Question

Rsamtools filterBam question

1

Entering edit mode

Vivek.b ▴ 100

@vivekb-7661

Last seen 5.7 years ago

Germany

Hi Everyone

I have two questions related to Rsamtools :

1. I am trying to filter my bam file by scanning the genome in 1kb bins, and removing reads that match certain criteria. But I will have to bin the genome chromosome by chromosome and run the filtering per chromosome..

I created the following example using the example BAM file , although it's a bit buggy due to NA's.

Suppose I want to only keep reads with highest mapQ per bin.

library(Rsamtools)

bamFile <- system.file("extdata", "ex1.bam", package="Rsamtools")

sparam <- ScanBamParam(what = c("qname", "flag", "rname", "pos", "mapq"),
                       flag = scanBamFlag(isFirstMateRead = TRUE, isUnmappedQuery = FALSE) )

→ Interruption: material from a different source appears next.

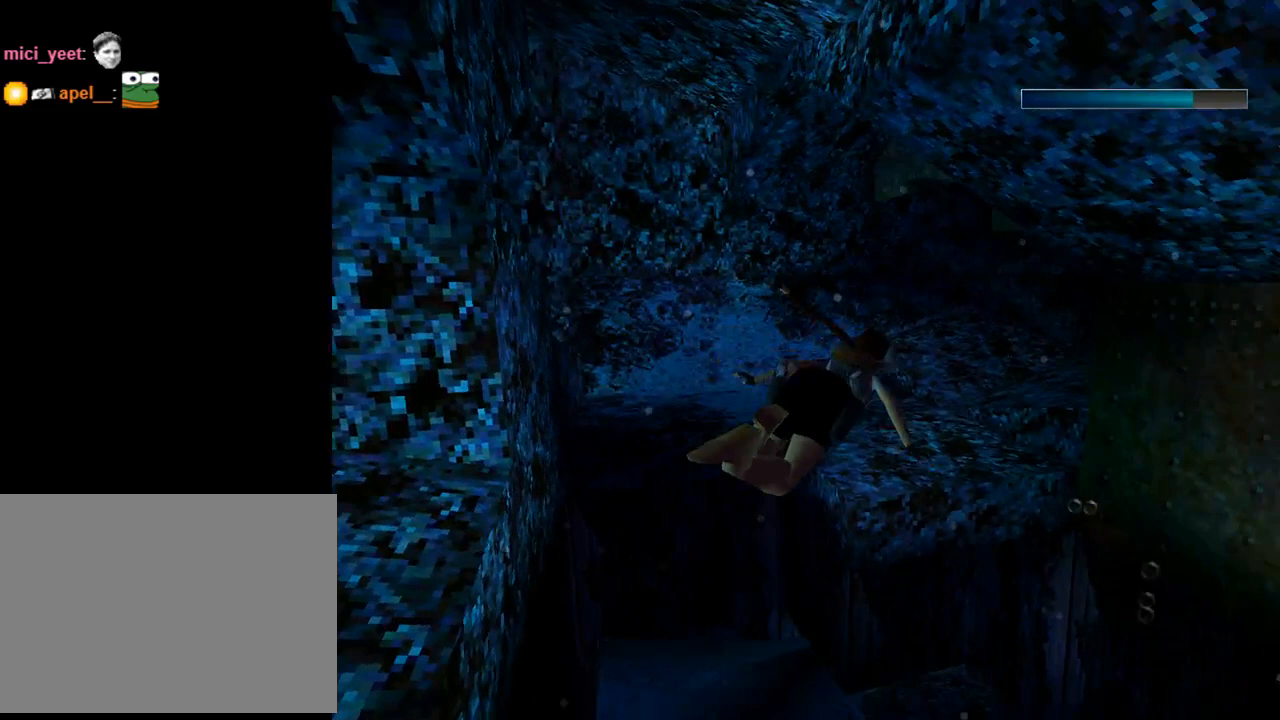
{"buttons": ["SQUARE"], "left_stick": "center", "events": [[200, "DPAD_RIGHT", "down"], [333, "SQUARE", "down"], [400, "DPAD_RIGHT", "up"]]}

bam <- scanBam(bamFile, param = sparam)[[1]]

bam <- as.data.frame(bam)

filterfunc <- function(bam) {
        # remove NA positions
        bam <- na.omit(bam)        
        # split df by chromosome
        chroms <- as.character(unique(bam$rname))
        bam2 <- split(bam, bam$rname)
        
     
        # for each chrom, filter highest mapq in bins
        filterHiQ <- function(bam){
                chromEnd <- round(max(bam$pos), -2)
                end <- ifelse(chromEnd < max(bam$pos), chromEnd + 100, chromEnd)
                bins <- .bincode(bam$pos, seq(0,end, 100))
                
                
                tokeep <- lapply(split(bam$mapq, bins), function(x) {
                        keep <- x == max(x)
                        return(keep)
                })
                
                return(unlist(tokeep))
        }
        
        # get filtered bam per chrom
        keep <- unlist(lapply(bam2, filterHiQ))
        return(keep)
        
}

This function works on bamFile that I read (returns logical vector), but when I try to create the FilterRule using this function, this returns errors due to NAs removed.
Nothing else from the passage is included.